Heading to Match Day

Carnevale said he is looking forward to launching his career, which he hopes will include not only clinical practice but also teaching, research (he’s been studying traumatic brain injury at Rhode Island Hospital while a student) and global health. There are organizations, he said, that bring neurosurgery to places in the world that don’t have it, and he’d love to get involved with those during his career.

Anticipation is all that is left for the match process now.

“Most people I know are pretty anxious about it,” Kwan said.

Carnevale agreed: “There is a legitimate concern and fear of not matching.”

But there are also good reasons to be confident, they said. Prior classes of Brown students have paved the way with a good track record in residencies in the same places that many members of his class have now applied, he said.

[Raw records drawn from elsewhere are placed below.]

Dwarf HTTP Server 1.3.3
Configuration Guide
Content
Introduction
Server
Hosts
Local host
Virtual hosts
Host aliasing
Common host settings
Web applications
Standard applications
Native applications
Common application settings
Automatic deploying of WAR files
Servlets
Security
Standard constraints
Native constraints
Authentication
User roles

“Brown has a fantastic reputation throughout the country,” Carnevale noted. “To be in Seattle and hear people say, ‘Oh you go to Brown!’ and they acknowledge it, appreciate it and respect it, I think it’s an amazing thing.”

Kwan, meanwhile, points to other sources of confidence and comfort.

First of all, he said, he takes assurance from the advising he received both from the school’s student advising staff and from the faculty advisers in his specialty.

Also, this is not his first career. He has worked as a pharmaceutical chemist, a teacher and an emergency medical technician. He therefore knows that life doesn’t have to be defined by a single moment.

And Kwan said he’s come a long way since his first year when he was alone in Rhode Island and began to worry that maybe he had made a mistake. Now he’s been interviewed for residency at places he said he never thought he would be invited to.

“The goal at this point is to be an emergency medicine resident,” he said. “At any of those programs I put on my match list, I think I will come out being very well trained.

“If I end up matching somewhere, the goal is accomplished.”

Editor’s Note: On Monday, March 13, at 11 a.m., Carnevale and Kwan each received good news. They matched somewhere. On Match Day, amid festivities at the Alpert Medical School building, they’ll find out where.